M. [F] sera débouté de ses demandes relatives à la rupture, conformément au jugement.
5- Sur les dépens et l’article 700 du code de procédure civile
Les dépens de première instance et d’appel seront laissés à la charge de la société [16].
L’équité ne commande pas de faire droit à la demande de la société [1] au titre des frais irrépétibles.

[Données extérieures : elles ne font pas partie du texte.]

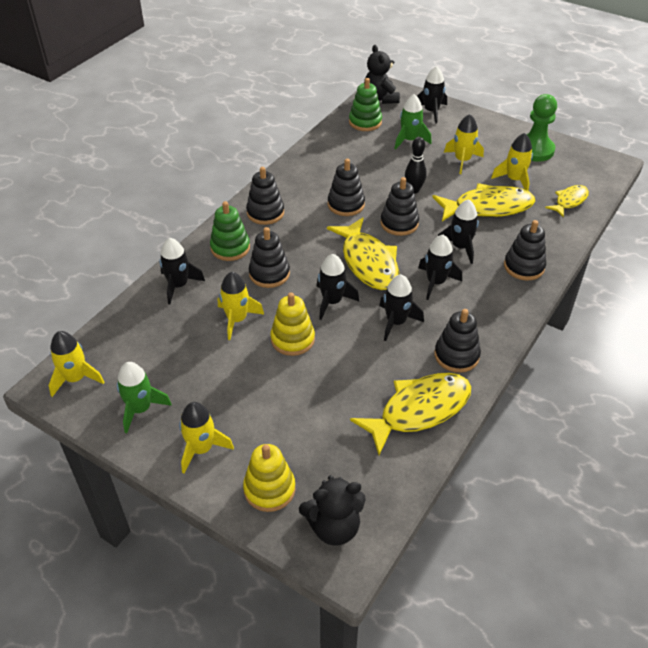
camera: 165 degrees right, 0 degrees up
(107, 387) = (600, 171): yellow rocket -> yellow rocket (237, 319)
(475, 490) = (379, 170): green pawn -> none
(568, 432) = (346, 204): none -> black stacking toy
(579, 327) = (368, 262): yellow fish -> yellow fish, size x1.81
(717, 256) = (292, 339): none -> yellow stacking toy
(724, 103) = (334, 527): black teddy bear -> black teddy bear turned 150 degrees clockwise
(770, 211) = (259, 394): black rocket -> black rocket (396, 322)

En revanche, l’équité commande de condamner la société [16] à payer à M. [F] la somme de 3 000 euros sur le fondement de l’article 700 du code de procédure civile pour l’instance d’appel, le jugement étant infirmé en ce qu’il a condamné solidairement les sociétés [16] et [1] sur ce fondement.
PAR CES MOTIFS
LA COUR,
Réparant les omissions de statuer commises par le conseil de prud’hommes,
Déclare irrecevable la demande de rappel de prime d’objectifs dirigée par M. [L] [F] à l’encontre de la société [1] venant aux droits de la société [8] ;
Déclare recevable la demande de rappel de prime d’objectifs dirigée par M. [L] [F] à l’encontre de la société [16] ;
Déclare irrecevables la demande de résiliation judiciaire du contrat de travail et les demandes salariales et indemnitaires fondées sur la rupture dirigées par M. [L] [F] à l’encontre de la société [1] venant aux droits de la société [8] ;
Déclare recevables la demande de résiliation judiciaire du contrat de travail et les demandes salariales et indemnitaires fondées sur la rupture dirigées par M. [L] [F] à l’encontre de la société [16] ;
Déclare irrecevable la demande de dommages et intérêts pour exécution déloyale du contrat de travail dirigée par M. [L] [F] à l’encontre de la société [1] venant aux droits de la société [8] ;
Déclare recevables les demandes fondées sur l’absence de cause réelle et sérieuse du licenciement dirigées par M. [L] [F] à l’encontre de la société [16] ;
Confirme le jugement entrepris, sauf sur les dépens et les frais irrépétibles ;
Statuant à nouveau sur les chefs réformés et y ajoutant,
Laisse les dépens de première instance et d’appel à la charge de la société [16] ;
Condamne la société [16] à payer à M. [L] [F] la somme de 3 000 euros sur le fondement de l’article 700 du code de procédure civile pour la procédure d’appel.